The three labs I’m suggesting to merge were chosen not just because they are leaders, but because each has a specialty. OpenAI is the best at building transformer-based Large Language Models (LLMs) trained by self-supervised learning, supervised learning, and Reinforcement Learning with Human Feedback (RLHF). Many competitors are catching up to ChatGPT, but OpenAI remains ahead with their series of GPT-4 upgrades and GPT-5 on the horizon (possibly this year!). DeepMind is the leader in reinforcement learning, as demonstrated by the achievements of AlphaZero and AlphaFold. Anthropic is the leader in safety research with their pioneering work in mechanistic interpretability, which is how we can know what an LLM is thinking.

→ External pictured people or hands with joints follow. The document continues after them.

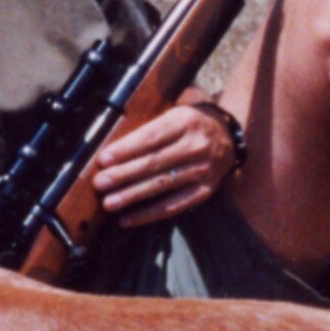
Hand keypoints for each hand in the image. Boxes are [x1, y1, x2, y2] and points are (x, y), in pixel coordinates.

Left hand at [93, 103, 239, 228]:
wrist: (229, 136)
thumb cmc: (190, 123)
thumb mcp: (175, 112)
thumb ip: (150, 124)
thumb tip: (113, 143)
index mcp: (185, 121)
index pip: (151, 138)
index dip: (126, 149)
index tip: (104, 159)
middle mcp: (196, 145)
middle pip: (154, 163)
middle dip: (124, 174)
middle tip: (100, 183)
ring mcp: (203, 170)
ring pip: (162, 185)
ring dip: (132, 196)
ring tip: (109, 203)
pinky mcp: (205, 191)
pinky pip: (174, 205)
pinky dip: (149, 214)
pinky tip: (128, 218)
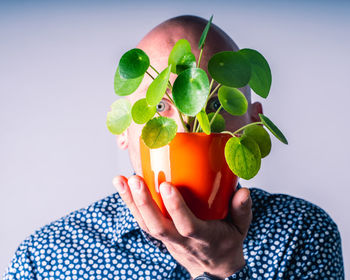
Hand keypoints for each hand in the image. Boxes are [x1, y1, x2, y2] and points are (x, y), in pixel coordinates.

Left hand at [113, 175, 251, 278]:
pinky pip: (142, 222)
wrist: (213, 268)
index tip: (166, 185)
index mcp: (202, 238)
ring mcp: (167, 239)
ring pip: (145, 224)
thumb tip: (244, 191)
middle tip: (134, 179)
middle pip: (158, 226)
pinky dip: (131, 205)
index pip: (187, 225)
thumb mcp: (241, 229)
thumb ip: (242, 211)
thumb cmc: (226, 242)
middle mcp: (181, 240)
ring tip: (120, 180)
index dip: (175, 208)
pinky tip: (122, 187)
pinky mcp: (159, 236)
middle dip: (145, 203)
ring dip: (131, 202)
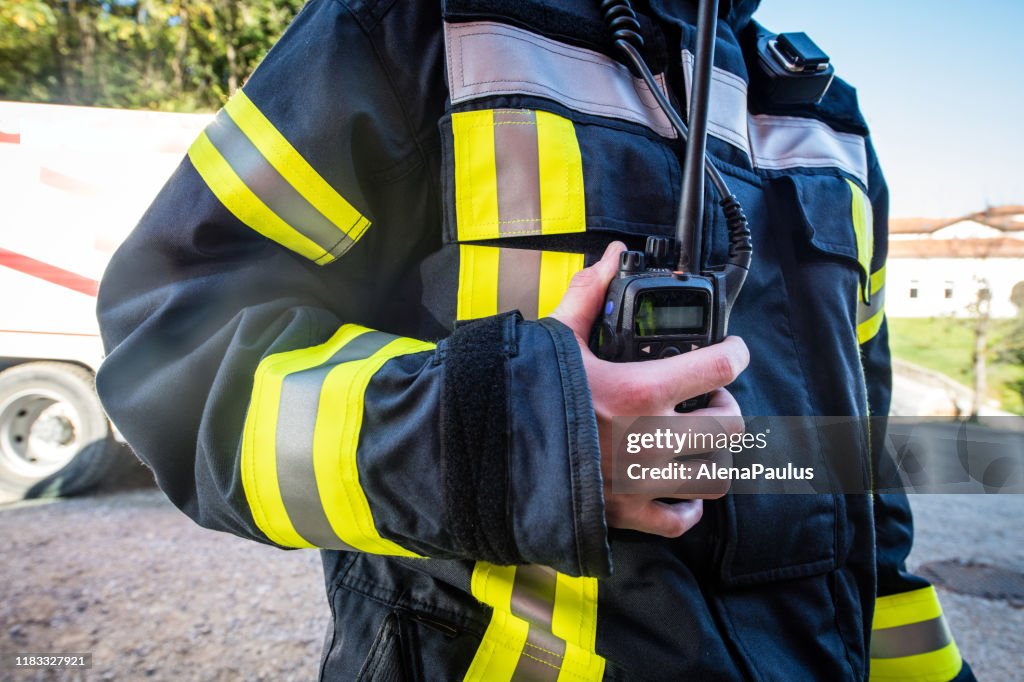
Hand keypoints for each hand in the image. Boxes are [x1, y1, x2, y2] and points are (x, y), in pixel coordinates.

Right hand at [549, 242, 748, 537]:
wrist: (488, 454)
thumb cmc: (523, 395)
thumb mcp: (557, 338)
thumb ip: (589, 294)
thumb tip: (611, 257)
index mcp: (640, 391)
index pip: (720, 367)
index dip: (735, 353)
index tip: (733, 350)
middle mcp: (652, 439)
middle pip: (731, 426)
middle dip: (727, 407)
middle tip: (709, 398)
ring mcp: (642, 480)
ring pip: (717, 476)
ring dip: (715, 456)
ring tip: (698, 441)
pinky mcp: (626, 513)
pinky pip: (679, 520)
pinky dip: (687, 507)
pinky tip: (679, 490)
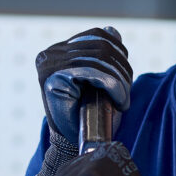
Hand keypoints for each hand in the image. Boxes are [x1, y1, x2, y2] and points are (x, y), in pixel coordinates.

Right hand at [33, 27, 132, 175]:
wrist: (72, 144)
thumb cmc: (87, 113)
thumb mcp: (99, 78)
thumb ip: (103, 54)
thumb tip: (113, 31)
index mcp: (59, 50)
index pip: (97, 35)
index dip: (118, 51)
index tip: (125, 75)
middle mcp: (50, 53)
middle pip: (100, 45)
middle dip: (122, 68)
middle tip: (126, 92)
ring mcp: (49, 64)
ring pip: (99, 58)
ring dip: (119, 80)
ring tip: (123, 98)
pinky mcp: (52, 77)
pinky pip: (93, 71)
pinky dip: (113, 85)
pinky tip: (119, 100)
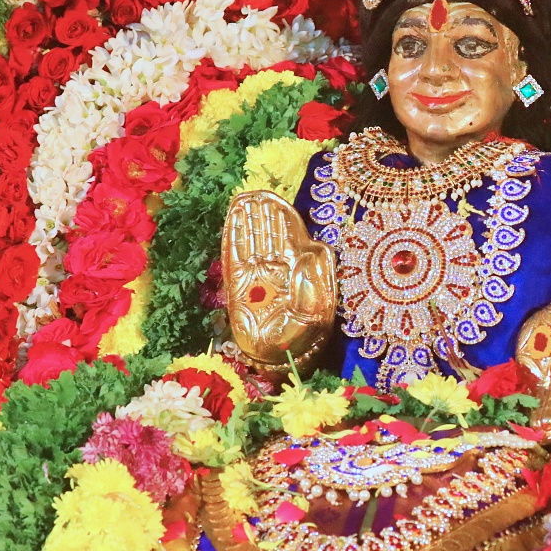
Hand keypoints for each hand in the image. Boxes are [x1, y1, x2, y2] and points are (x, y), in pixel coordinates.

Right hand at [222, 191, 335, 371]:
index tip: (277, 200)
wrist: (276, 356)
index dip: (284, 218)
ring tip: (245, 200)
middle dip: (266, 215)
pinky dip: (234, 236)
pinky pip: (235, 254)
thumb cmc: (301, 335)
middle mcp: (277, 270)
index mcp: (298, 271)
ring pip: (253, 240)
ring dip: (250, 221)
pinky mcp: (237, 284)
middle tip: (258, 194)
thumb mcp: (318, 305)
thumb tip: (312, 248)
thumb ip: (314, 275)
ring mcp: (256, 275)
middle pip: (270, 234)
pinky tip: (232, 220)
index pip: (290, 237)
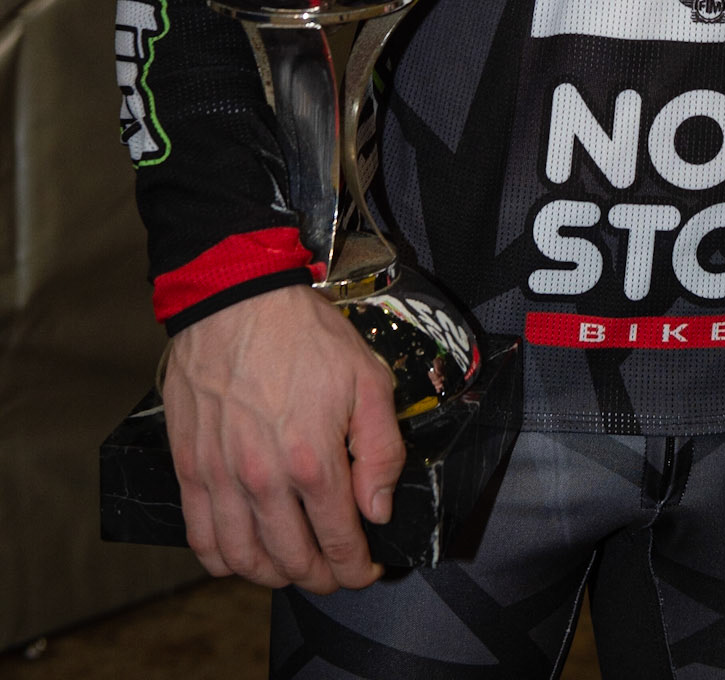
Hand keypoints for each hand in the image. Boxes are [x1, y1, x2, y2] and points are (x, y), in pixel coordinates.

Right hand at [163, 284, 405, 591]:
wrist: (236, 299)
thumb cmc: (303, 334)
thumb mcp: (367, 378)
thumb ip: (382, 450)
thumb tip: (376, 510)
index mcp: (312, 460)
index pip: (339, 541)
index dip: (356, 567)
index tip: (365, 571)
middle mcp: (263, 479)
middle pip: (293, 560)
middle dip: (320, 577)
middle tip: (334, 573)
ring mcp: (221, 478)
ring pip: (245, 560)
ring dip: (273, 576)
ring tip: (293, 568)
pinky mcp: (189, 468)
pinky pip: (200, 538)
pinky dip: (222, 561)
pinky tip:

As we enter the year of agents in 2025, the world will be shocked by AI systems that prompt themselves to accomplish complex goals over time. These systems will benefit from radical increases in their ability to remember what happened as they ran. The era of huge training runs followed by a period of consumer usage will give way to the era of continuous learning. This is the perfect time to marry the transformer LLM architecture with reinforcement learning that can keep the system aligned to its goals as it learns. Of course, we’d like AI system evolution to happen safely and transparently. The marriage of OpenAI, DeepMind, and Anthropic brings the world’s best researchers together to steward these systems to safe human-level capabilities and beyond.
Since it’s unlikely the money people involved with these companies will unite voluntarily, we need to look for other options. One possibility is a shotgun wedding. Unfortunately, the corrupt US government, were it actually aware of what’s going on in AI, would probably not want to interfere with the monied interests.
Probably the best hope is for the AI researchers themselves, who have all of the actual power in this drama, to free themselves from the lure of money and to unite under a truly safety aligned banner. What good is a million dollar salary if you end up contributing to human extinction? Tech companies are increasingly sidestepping the complexity of mergers and acquisitions with the “acquihire” approach of hiring away all of the important people, leaving a husk of a company behind. A variant of this, perhaps called quitfluencing (combining quitting with both influencing and confluence) could emerge as the solution. Perhaps the key players could crystallize around the nucleus of Ilya Sutskever’s Safe Superintelligence. Sutskever is the latest principal to leave OpenAI over disagreements with Sam Altman about the company’s direction.
What does all this have to do with you? Since nobody in power will support the idea of a cooperative effort, it’s up to us. Learn about AI alignment and spread awareness. Discuss the idea of an urgent confluence of key talent that drains the for-profit monsters of the human talent they need. This may be our last chance, in this final era where human intelligence actually matters.